Non-Hodgkin lymphoma: Main Page | Randomized
- Rare subtype, comprises ~6% of NHL in US
- Usually in older men
- Only 5-15% present with Stage I-II
- Most often Stage III or IV disease, extranodal involvement including spleen and liver and bone marrow common, frequent B symptoms (about 50%).
- A variant can present as multiple polyps throughout the GI tract (lymphomatous polyposis)
- Microscopically they have "angulated" nuclei, and resemble lymphocytes in mantle zone adjacent to the lymphoid follicles
- Translocation t(11;14) rearranges the Bcl-1 gene (PRAD-1) which codes for Cyclin D1 (involved in cell cycle regulation) and puts it under the control of the immunoglobulin gene promoter.
- Very poor survival. Aggressive and doesn't respond well to chemotherapy. Subset of elderly patients can present asymptomatic and have a very indolent course
- CHOP alone not very effective, early SWOG experience showed median OS 3 years
- Addition of Rituximab (R-CHOP) did not improve PFS or OS
- More intense chemotherapy regimens required
- In asymptomatic elderly with limited disease, careful observation may be considered
- RT has a potentially significant role in Stage I-II disease, as MCL is very radiosensitive
- MSKCC; 2006 (1998-2004) PMID 16682133 -- "Highly effective local control and palliation of mantle cell lymphoma with involved-field radiation therapy (IFRT)." (Rosenbluth BD, Int J Radiat Oncol Biol Phys. 2006 Jul 15;65(4):1185-91.)
- Retrospective. 21 pts treated to 38 sites. 81% were Stage IV or relapsed. Most pts had received prior chemotherapy. IFRT, mean dose 30 Gy (range: 10.5-45 Gy), dose per fraction 150-200 cGy. 2 pts received RT as consolidative therapy after CR to chemo.
- Mean f/u 13 mo. For 36 sites with measurable disease, overall local response of 100% (CR 64%, PR 36%). 94% with pain relief. Local progression in 34% at a median of 10 months. No significant correlation between RT dose and control. 1-yr OS 55%
- Conclusion: RT provided effective and lasting local responses in MCL patients and was associated with minimal toxicity. Radiation doses required for most lesions were relatively low and responses were noticed early in the course of treatment. Radiation therapy should be considered early in the course of relapsing, refractory, or localized MCL.
- British Columbia; 2003 PMID 14504058 -- "Limited-stage mantle-cell lymphoma." (Leitch HA, Ann Oncol. 2003 Oct;14(10):1555-61.)
- Retrospective. 26 patients. Initial therapy IFRT +/- chemo (n=17), observation or chemo (n=9)

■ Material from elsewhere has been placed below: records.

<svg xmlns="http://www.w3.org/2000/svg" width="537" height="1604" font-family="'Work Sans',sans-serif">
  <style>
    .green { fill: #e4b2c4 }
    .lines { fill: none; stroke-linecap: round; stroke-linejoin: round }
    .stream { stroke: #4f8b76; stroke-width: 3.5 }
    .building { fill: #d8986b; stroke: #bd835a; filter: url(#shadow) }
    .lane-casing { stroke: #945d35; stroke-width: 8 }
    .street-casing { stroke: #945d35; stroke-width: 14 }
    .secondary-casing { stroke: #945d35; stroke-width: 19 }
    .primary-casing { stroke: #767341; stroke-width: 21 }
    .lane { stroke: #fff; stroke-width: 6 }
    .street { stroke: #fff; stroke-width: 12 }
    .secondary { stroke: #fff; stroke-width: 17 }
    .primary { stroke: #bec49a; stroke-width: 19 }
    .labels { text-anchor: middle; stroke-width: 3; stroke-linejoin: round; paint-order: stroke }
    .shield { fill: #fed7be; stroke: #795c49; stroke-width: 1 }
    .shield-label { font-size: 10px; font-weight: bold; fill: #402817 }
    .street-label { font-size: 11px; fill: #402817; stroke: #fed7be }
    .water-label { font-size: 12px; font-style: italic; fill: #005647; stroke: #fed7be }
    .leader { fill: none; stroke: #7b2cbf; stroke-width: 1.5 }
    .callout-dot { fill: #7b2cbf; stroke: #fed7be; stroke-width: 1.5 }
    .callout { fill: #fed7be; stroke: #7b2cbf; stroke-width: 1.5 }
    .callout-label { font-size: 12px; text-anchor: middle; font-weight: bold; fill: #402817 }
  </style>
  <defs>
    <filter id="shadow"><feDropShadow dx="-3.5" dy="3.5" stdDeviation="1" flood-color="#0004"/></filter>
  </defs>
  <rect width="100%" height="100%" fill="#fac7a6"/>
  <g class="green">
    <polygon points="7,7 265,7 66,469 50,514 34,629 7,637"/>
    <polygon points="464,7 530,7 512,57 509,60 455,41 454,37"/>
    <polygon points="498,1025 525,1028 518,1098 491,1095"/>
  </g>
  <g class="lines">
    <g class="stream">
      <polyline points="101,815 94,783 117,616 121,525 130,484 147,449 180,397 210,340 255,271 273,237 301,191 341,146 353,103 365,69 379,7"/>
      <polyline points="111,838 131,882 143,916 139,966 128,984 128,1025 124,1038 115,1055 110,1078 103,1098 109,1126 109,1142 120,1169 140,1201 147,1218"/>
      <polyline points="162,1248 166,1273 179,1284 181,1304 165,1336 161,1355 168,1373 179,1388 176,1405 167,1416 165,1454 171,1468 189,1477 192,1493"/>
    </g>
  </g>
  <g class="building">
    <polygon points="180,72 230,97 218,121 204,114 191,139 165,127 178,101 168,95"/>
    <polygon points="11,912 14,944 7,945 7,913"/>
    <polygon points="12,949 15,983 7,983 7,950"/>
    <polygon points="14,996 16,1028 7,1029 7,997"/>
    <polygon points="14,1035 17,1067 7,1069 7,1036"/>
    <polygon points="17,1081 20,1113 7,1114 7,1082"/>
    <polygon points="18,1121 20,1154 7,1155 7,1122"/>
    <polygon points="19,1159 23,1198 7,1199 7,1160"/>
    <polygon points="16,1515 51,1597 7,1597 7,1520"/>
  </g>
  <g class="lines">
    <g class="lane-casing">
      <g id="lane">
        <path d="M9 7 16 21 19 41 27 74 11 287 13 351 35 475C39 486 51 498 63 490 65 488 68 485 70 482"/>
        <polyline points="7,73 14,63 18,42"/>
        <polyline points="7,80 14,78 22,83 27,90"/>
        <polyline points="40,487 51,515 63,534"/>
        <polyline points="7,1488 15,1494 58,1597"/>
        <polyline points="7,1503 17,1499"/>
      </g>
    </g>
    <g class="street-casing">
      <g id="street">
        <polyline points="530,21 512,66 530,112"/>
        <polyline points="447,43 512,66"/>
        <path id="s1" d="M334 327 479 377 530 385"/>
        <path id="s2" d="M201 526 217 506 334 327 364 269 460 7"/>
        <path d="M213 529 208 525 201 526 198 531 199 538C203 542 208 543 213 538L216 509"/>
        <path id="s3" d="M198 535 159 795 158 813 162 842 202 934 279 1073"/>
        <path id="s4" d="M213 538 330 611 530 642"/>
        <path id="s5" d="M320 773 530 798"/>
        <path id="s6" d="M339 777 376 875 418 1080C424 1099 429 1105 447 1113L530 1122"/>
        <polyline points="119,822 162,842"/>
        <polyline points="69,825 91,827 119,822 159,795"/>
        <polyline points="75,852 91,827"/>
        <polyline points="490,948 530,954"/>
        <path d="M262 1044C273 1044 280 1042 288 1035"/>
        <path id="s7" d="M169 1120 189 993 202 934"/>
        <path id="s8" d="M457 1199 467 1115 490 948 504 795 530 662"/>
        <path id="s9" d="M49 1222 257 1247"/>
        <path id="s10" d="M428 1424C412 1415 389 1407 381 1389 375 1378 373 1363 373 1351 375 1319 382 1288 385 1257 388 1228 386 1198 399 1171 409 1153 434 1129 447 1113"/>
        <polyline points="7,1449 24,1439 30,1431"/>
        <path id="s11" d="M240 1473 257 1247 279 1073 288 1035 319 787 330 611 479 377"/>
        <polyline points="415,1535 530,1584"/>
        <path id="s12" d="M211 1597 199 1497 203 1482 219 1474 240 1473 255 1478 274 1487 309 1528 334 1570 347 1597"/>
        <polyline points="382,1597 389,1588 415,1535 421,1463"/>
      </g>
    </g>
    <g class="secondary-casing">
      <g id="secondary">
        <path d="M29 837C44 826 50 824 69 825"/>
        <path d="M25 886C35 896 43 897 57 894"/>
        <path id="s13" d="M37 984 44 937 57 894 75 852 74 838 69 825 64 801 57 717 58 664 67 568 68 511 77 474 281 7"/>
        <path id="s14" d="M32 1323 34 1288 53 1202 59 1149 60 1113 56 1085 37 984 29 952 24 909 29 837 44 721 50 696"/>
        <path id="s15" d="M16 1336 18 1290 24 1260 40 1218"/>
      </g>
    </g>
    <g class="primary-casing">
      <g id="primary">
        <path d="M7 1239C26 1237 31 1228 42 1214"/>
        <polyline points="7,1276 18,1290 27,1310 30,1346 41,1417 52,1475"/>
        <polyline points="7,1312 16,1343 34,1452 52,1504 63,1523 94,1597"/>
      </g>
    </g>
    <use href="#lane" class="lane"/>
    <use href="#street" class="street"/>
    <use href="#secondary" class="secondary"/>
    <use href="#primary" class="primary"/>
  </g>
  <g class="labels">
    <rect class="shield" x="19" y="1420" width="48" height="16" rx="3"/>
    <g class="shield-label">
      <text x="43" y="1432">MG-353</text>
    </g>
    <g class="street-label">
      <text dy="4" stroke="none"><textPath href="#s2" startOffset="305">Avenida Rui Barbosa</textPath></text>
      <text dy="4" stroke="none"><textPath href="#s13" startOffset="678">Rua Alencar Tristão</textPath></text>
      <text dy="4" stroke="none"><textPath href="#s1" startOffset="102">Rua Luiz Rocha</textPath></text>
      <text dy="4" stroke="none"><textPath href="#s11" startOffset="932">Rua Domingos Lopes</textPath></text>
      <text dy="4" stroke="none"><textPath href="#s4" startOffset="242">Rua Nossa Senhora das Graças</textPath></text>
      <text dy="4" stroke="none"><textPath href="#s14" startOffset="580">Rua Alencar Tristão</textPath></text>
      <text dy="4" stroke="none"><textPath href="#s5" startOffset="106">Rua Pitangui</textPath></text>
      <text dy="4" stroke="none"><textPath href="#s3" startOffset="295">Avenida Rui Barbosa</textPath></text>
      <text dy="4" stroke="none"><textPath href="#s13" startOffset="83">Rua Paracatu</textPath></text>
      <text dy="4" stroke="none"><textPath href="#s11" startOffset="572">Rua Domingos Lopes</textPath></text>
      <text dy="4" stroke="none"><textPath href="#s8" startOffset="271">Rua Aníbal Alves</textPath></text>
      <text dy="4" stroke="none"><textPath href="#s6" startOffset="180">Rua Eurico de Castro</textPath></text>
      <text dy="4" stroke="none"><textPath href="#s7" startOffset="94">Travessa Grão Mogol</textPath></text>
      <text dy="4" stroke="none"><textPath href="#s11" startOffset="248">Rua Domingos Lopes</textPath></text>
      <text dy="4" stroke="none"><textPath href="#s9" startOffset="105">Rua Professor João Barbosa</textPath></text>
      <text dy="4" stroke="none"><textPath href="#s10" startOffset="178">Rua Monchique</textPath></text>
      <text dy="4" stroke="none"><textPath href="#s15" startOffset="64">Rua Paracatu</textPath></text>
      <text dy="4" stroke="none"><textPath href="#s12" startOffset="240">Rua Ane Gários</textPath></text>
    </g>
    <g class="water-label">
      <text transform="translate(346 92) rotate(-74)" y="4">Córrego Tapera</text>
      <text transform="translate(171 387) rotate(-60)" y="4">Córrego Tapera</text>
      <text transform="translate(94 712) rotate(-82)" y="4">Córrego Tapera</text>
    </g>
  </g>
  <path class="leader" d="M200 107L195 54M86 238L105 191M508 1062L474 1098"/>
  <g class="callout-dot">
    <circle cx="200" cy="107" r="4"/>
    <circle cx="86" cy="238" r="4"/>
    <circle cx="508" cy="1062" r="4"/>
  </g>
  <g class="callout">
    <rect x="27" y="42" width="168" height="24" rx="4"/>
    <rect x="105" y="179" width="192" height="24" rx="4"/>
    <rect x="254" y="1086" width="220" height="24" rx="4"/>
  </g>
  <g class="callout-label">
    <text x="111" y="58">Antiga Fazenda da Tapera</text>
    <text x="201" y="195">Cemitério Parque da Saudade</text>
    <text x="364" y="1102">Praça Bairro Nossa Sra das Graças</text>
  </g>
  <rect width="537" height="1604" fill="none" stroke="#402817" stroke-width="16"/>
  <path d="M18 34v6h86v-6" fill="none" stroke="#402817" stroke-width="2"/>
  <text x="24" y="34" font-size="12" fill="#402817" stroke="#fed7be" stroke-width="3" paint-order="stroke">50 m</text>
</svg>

- 5-year outcome: PFS 46%, OS 70%
- Predictors: age (PFS <60 83% vs. >60 39%, SS), RT (PFS RT 68% vs. no RT 11%; OS 71% vs. 25%, NS)

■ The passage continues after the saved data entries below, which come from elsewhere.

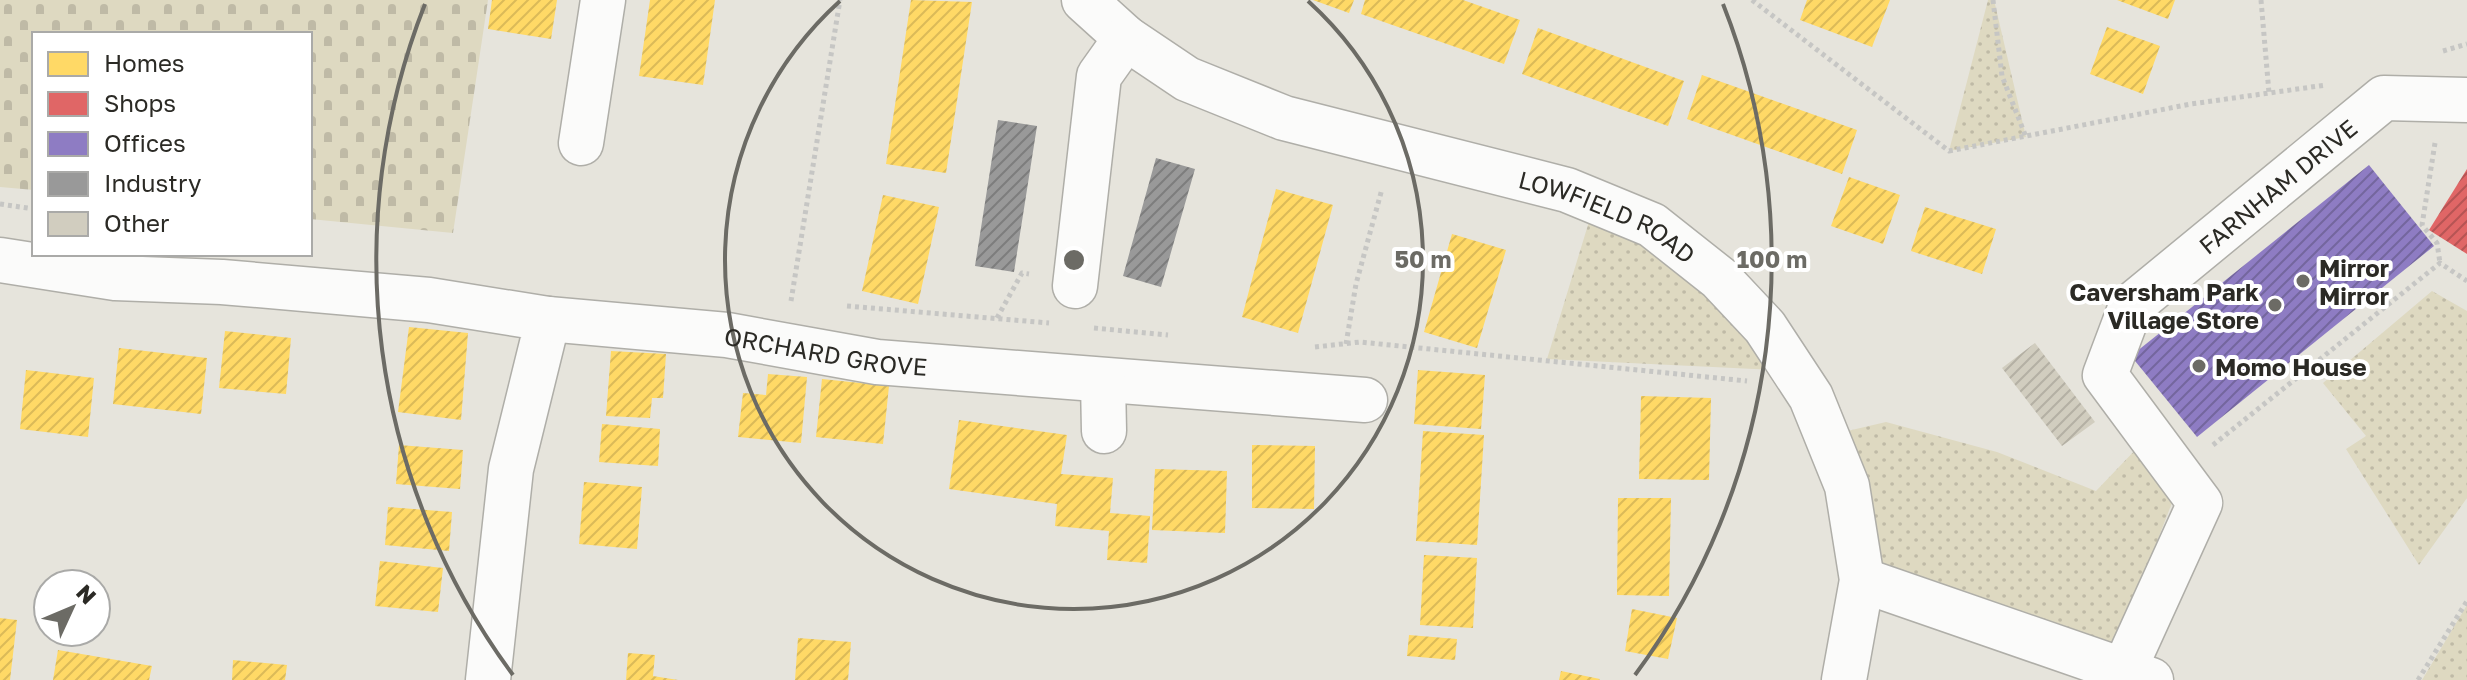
<svg xmlns="http://www.w3.org/2000/svg" width="2467" height="680" font-family="'Golos Text',sans-serif">
<defs>
<pattern id="grass-dots" width="8" height="8" patternUnits="userSpaceOnUse" patternTransform="scale(2)"><rect width="8" height="8" fill="#ded9c1"/><path d="M2 2h.1M6 6h.1" fill="none" stroke="#bfbaa6" stroke-width="1.8" stroke-linecap="round"/></pattern>
<pattern id="cemetery-stones" width="16" height="16" patternUnits="userSpaceOnUse" patternTransform="scale(2)"><rect width="16" height="16" fill="#ded9c1"/><path d="M2 7V4a2 2 0 0 1 4 0v3zM10 15v-3a2 2 0 0 1 4 0v3z" fill="#bfbaa6"/></pattern>
<pattern id="homes-hatch" width="6" height="6" patternUnits="userSpaceOnUse" patternTransform="scale(2)"><rect width="6" height="6" fill="#ffd966"/><path d="M-1 1l2-2M0 6l6-6M5 7l2-2" fill="none" stroke="#dbba58"/></pattern>
<pattern id="shops-hatch" width="6" height="6" patternUnits="userSpaceOnUse" patternTransform="scale(2)"><rect width="6" height="6" fill="#e06666"/><path d="M-1 1l2-2M0 6l6-6M5 7l2-2" fill="none" stroke="#b65454"/></pattern>
<pattern id="offices-hatch" width="6" height="6" patternUnits="userSpaceOnUse" patternTransform="scale(2)"><rect width="6" height="6" fill="#8e7cc3"/><path d="M-1 1l2-2M0 6l6-6M5 7l2-2" fill="none" stroke="#74669e"/></pattern>
<pattern id="industry-hatch" width="6" height="6" patternUnits="userSpaceOnUse" patternTransform="scale(2)"><rect width="6" height="6" fill="#999"/><path d="M-1 1l2-2M0 6l6-6M5 7l2-2" fill="none" stroke="#7d7d7d"/></pattern>
<pattern id="building-hatch" width="6" height="6" patternUnits="userSpaceOnUse" patternTransform="scale(2)"><rect width="6" height="6" fill="#d1cdbf"/><path d="M-1 1l2-2M0 6l6-6M5 7l2-2" fill="none" stroke="#b4b0a4"/></pattern>
</defs>
<rect width="100%" height="100%" fill="#e6e4dc"/>
<path fill="url(#grass-dots)" d="M1988 0H1994L2026 137 1949 151Z
M1595 202 1719 278 1794 371 1547 359Z
M2432 291 2467 311V498L2419 565 2346 449 2366 436 2323 383Z
M1886 422 1997 452 2096 491 2140 445 2175 495 2122 632 2090 659 1862 580 1826 436Z
M2467 605V680H2422Z"/>
<path fill="url(#cemetery-stones)" d="M0 0H488L453 233 310 219V34H34V190L0 187Z"/>
<path fill="url(#homes-hatch)" d="M492 0H557L551 39 488 29Z
M650 0H715L703 85 639 76Z
M911 0 972 2 946 173 886 164Z
M1313 0H1354L1349 13Z
M1365 0H1463L1520 20 1504 64 1361 14Z
M1807 0H1890L1872 47 1800 20Z
M2117 0H2175L2168 19Z
M2107 27 2160 46 2143 94 2090 74Z
M1538 28 1684 81 1668 126 1522 74Z
M1702 75 1857 130 1842 174 1687 119Z
M1849 177 1900 195 1883 244 1831 226Z
M1276 189 1333 205 1298 333 1242 317Z
M883 195 939 207 918 304 862 291Z
M1925 207 1996 229 1982 274 1911 251Z
M1452 234 1506 250 1477 348 1424 332Z
M409 327 468 333 461 420 398 412Z
M225 331 291 338 286 394 219 388Z
M119 348 207 358 201 414 113 404Z
M611 351 666 354 663 398H652L650 418 606 416Z
M26 370 94 378 88 437 20 429Z
M1418 370 1485 375 1481 429 1414 424Z
M768 374 807 377 801 443 738 437 743 393 766 395Z
M822 379 889 386 883 444 816 437Z
M1641 396 1711 398 1709 480 1639 479Z
M959 420 1067 435 1061 474 1113 478 1110 513 1150 516 1147 563 1107 560 1109 531 1055 526 1057 504 949 489Z
M602 424 660 429 658 466 599 462Z
M1423 431 1484 435 1477 545 1416 541Z
M399 445 463 450 460 489 396 484Z
M1252 445 1315 446 1314 509 1252 508Z
M1155 469 1227 471 1225 533 1152 530Z
M584 482 642 487 637 549 579 544Z
M1618 498H1671L1669 596 1617 595Z
M388 507 452 512 449 551 385 545Z
M1424 555 1477 558 1473 628 1420 625Z
M380 561 443 568 438 612 375 606Z
M1632 609 1677 618 1668 659 1625 651Z
M0 618 17 620 10 680H0Z
M1409 635 1457 639 1455 660 1407 656Z
M798 638 851 642 848 680H795Z
M58 650 152 666 149 680H53Z
M628 653 655 655 653 676 678 680H626Z
M233 660 287 665 285 680H232Z
M1561 671 1600 679 1599 680H1559Z"/>
<path fill="url(#shops-hatch)" d="M2467 169V254L2429 230Z"/>
<path fill="url(#offices-hatch)" d="M2369 165 2434 246 2197 437 2131 356Z"/>
<path fill="url(#industry-hatch)" d="M998 120 1037 126 1014 272 975 266Z
M1156 158 1195 169 1161 287 1123 276Z"/>
<path fill="url(#building-hatch)" d="M2035 343 2095 422 2062 446 2002 368Z"/>
<g fill="none" stroke-linecap="round" stroke-linejoin="round">
<g stroke="#afaea8" stroke-width="47">
<g id="minor">
<path id="s1" d="M1084 0 1126 38 1187 79 1284 118 1567 190 1652 225 1719 278 1765 327 1811 397 1847 486 1862 580 1844 680"/>
<path d="M581 143 603 0"/>
<path d="M0 260 115 278 222 282 429 300 548 319 511 469 488 680"/>
<path d="M1075 286 1099 76 1126 38"/>
<path id="s2" d="M548 319 727 335 877 362 1365 400"/>
<path d="M1103 382 1104 431"/>
<path d="M1862 580 2151 680"/>
<path id="s3" d="M2124 670 2200 503 2105 375 2131 306 2384 98 2467 100"/>
</g>
</g>
<path stroke="#c6c6c4" stroke-width="5" stroke-dasharray="4 4" stroke-linecap="butt" d="M1752 0 1949 151 2191 104 2326 85
M1993 0 2002 76 2026 137
M2261 0 2269 93
M2443 51 2467 44
M2435 143 2422 225 2437 243 2440 263
M0 204 34 209
M791 301 840 0
M847 306 1049 323
M997 318 1022 273 1029 274
M1094 328 1168 335
M1346 344 1356 284 1382 189
M1315 347 1360 342 1747 381
M2213 445 2440 263 2467 281
M2418 680 2467 601"/>
<use href="#minor" stroke="#fbfbfa" stroke-width="44"/>
</g>
<g fill="none" stroke="#6c6b65" stroke-width="4">
<path d="M1308 1A349 349 0 1 1 840 1"/>
<path d="M513 675A698 698 0 0 1 425 4M1723 4A698 698 0 0 1 1635 675"/>
</g>
<g fill="#6c6b65" stroke="#fff" stroke-width="3">
<circle cx="2303" cy="281" r="8"/>
<circle cx="2275" cy="305" r="8"/>
<circle cx="2199" cy="366" r="8"/>
</g>
<g text-anchor="middle" dominant-baseline="central" stroke-width="8" stroke-linejoin="round" paint-order="stroke">
<g font-size="24" fill="#2b2a25" stroke="#fff">
<text stroke="none"><textPath href="#s3" startOffset="606">FARNHAM DRIVE</textPath></text>
<text stroke="none"><textPath href="#s1" startOffset="574">LOWFIELD ROAD</textPath></text>
<text stroke="none"><textPath href="#s2" startOffset="280">ORCHARD GROVE</textPath></text>
</g>
<g font-size="24" font-weight="bold" fill="#2b2a25" stroke="#fff" text-anchor="start">
<text x="2319" y="267">Mirror<tspan x="2319" dy="28">Mirror</tspan></text>
<text x="2259" y="291" text-anchor="end">Caversham Park<tspan x="2259" dy="28">Village Store</tspan></text>
<text x="2215" y="366">Momo House</text>
</g>
</g>
<circle cx="1074" cy="260" r="12" fill="#6c6b65" stroke="#fff" stroke-width="4"/>
<g font-size="24" text-anchor="middle" font-weight="bold" fill="#6c6b65" stroke="#fff" stroke-width="8" stroke-linejoin="round" paint-order="stroke">
<text x="1423" y="268">50 m</text>
<text x="1772" y="268">100 m</text>
</g>
<rect x="32" y="32" width="280" height="224" fill="#ffffff" stroke="#aaaaa8" stroke-width="2"/>
<rect x="48" y="52" width="40" height="24" fill="#ffd966" stroke="#aaaaa8" stroke-width="2"/>
<text x="104" y="72" font-size="24" fill="#2b2a25">Homes</text>
<rect x="48" y="92" width="40" height="24" fill="#e06666" stroke="#aaaaa8" stroke-width="2"/>
<text x="104" y="112" font-size="24" fill="#2b2a25">Shops</text>
<rect x="48" y="132" width="40" height="24" fill="#8e7cc3" stroke="#aaaaa8" stroke-width="2"/>
<text x="104" y="152" font-size="24" fill="#2b2a25">Offices</text>
<rect x="48" y="172" width="40" height="24" fill="#999999" stroke="#aaaaa8" stroke-width="2"/>
<text x="104" y="192" font-size="24" fill="#2b2a25">Industry</text>
<rect x="48" y="212" width="40" height="24" fill="#d1cdbf" stroke="#aaaaa8" stroke-width="2"/>
<text x="104" y="232" font-size="24" fill="#2b2a25">Other</text>
<g transform="translate(72 608) rotate(46)"><circle r="38" fill="#ffffff" stroke="#aaaaa8" stroke-width="2"/>
<path d="M0-6L14 30L0 20L-14 30Z" fill="#6c6b65"/>
<text y="-12" font-size="22" font-weight="bold" text-anchor="middle" fill="#2b2a25">N</text>
</g>
</svg>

- Conclusion: Limited-stage MCL had improved outcome with RT
- GLSG (Germany)
- Randomized. 122 untreated patients, advanced-stage MCL. Treated with Arm 1) CHOP vs. Arm 2) R-CHOP. Patients <=65 with CR/PR second randomization to ASCT vs. IFN-alpha. Patients >65 received IFN-alpha maintenance
- 2005 PMID 15668467 -- "Immunochemotherapy with rituximab and cyclophosphamide, doxorubicin, vincristine, and prednisone significantly improves response and time to treatment failure, but not long-term outcome in patients with previously untreated mantle cell lymphoma: results of a prospective randomized trial of the German Low Grade Lymphoma Study Group (GLSG)." (Lenz G, J Clin Oncol. 2005 Mar 20;23(9):1984-92.)
- Outcome: R-CHOP better for CR (34% vs. 7%, SS), and TTF (21 months vs. 14 months, SS), but no difference in PFS or OS
- Conclusion: Better response rate, but no difference in PFS or OS
- SWOG; 1995 -- PMID 7849295 -- "A clinical analysis of two indolent lymphoma entities: mantle cell lymphoma and marginal zone lymphoma (including the mucosa-associated lymphoid tissue and monocytoid B-cell subcategories): a Southwest Oncology Group study. (Fisher RI, Blood. 1995 Feb 15;85(4):1075-82.)
- Retrospective. Treated with CHOP on SWOG-7204, SWOG-7426, SWOG-7713
- Outcome: median FFS 1.7 years, median OS 3 years
- Conclusion: MCL is not an indolent lymphoma, and requires innovative therapy
- Mayo; 2005 - PMID 16155027 — "Current Treatment Approaches for Mantle-Cell Lymphoma." Witzig TE et al. J Clin Oncol. Vol 23, No 26 (September 10), 2005: pp. 6409-6414.